Kitano's melancholy screenplay was written after his own near-fatal motorcycle accident in 1994 - and in the light of his consequent reflections on life and mortality. Just as Kitano took up painting as a therapeutic activity during his convalescence, so does his paralysed partner in the film, and the paintings attributed to that character are the work of Kitano himself. This riveting, stylish and wholly assured film is accompanied by an appropriately elegiac score by Joe Hisaishi.
"The Daytrippers" (members and guests only) IFC Greg Mottola's disarming and cleverly scripted first feature, the serious comedy The Daytrippers, features the appealing Hope Davis as Eliza, a Long Island woman who believes she has the perfect marriage - until, on the morning after the family Thanksgiving dinner, she discovers a letter apparently written by her husband (Stanley Tucci) and quoting Andrew Marvell's love poems. This triggers off an intricately structured chain of unexpected events and revelations as she heads for Manhattan to learn the truth behind the letter. Accompanying her in the family stationwagon are her parents (Anne Meara and Pat McNamara), her sister (Parker Posey) and her sister's pretentious boyfriend (Liv Schreiber). There are further problems en route, as the car heater malfunctions and the boyfriend subjects the passengers to the story of his allegorical novel-in-progress about a man born with the head of a dog.
Campbell Scott, Marcia Gay Harden and Douglas McGrath also feature among the spirited cast of Mottola's keenly plotted comedy of errors which teasingly and consistently pursues unpredictable narrative twists all the way to its entertaining conclusion. Made on a minuscule budget in just 17 days, The Daytrippers is yet another welcome and enterprising endeavour which proves that size does not matter, whatever the claims vaunted by blockbusters which are altogether less substantial or memorable.
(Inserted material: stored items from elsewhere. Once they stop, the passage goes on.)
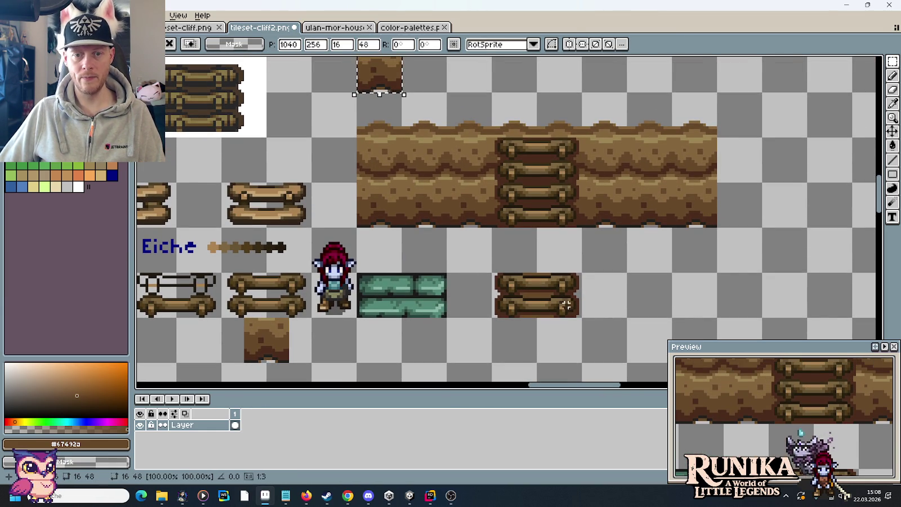
left_click_drag(567, 305, 499, 276)
mouse_move(516, 316)
left_mouse_down()
mouse_move(645, 222)
mouse_move(656, 172)
left_mouse_up()
left_click_drag(639, 246, 633, 286)
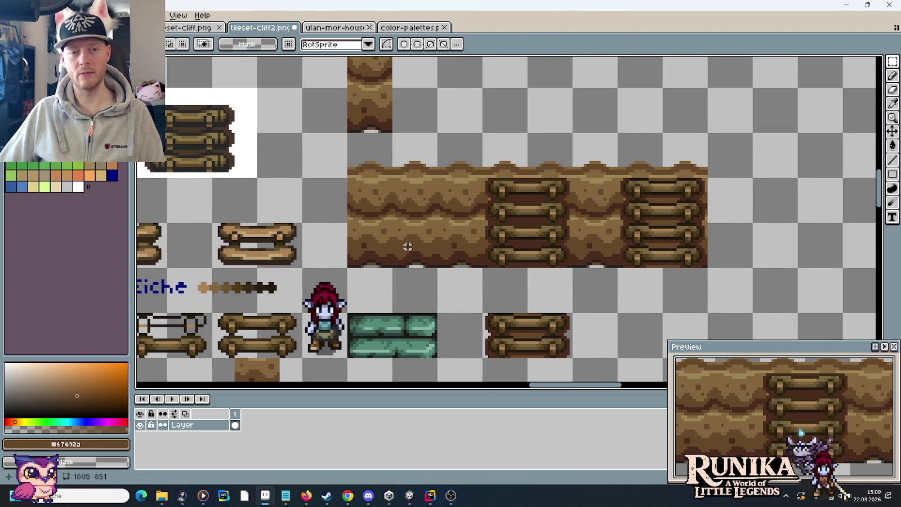
mouse_move(422, 256)
left_mouse_down()
mouse_move(377, 171)
mouse_move(772, 177)
mouse_move(730, 181)
left_mouse_up()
Showing on the same bill as The Daytrippers at the IFC is Martin Mahon's charming short film, Happy Birthday To Me, which was selected for competition at the Cannes Film Festival in May. This two-hander is most agreeably played by Joan Sheehy as a woman forced to celebrate her birthday on her own, and Brendan Coyle as the neighbour whose attention she attempts to attract. The comic consequences build to a hilarious punchline.
G.W. Pabst's 1929 classic Pandora's Box, featuring Louise Brooks, receives a special screening at the IFC on Sunday afternoon at 2.10, when it will be shown in a new 35mm print with live musical accompaniment provided by the multi-instrumental quintet, Cine Chimera.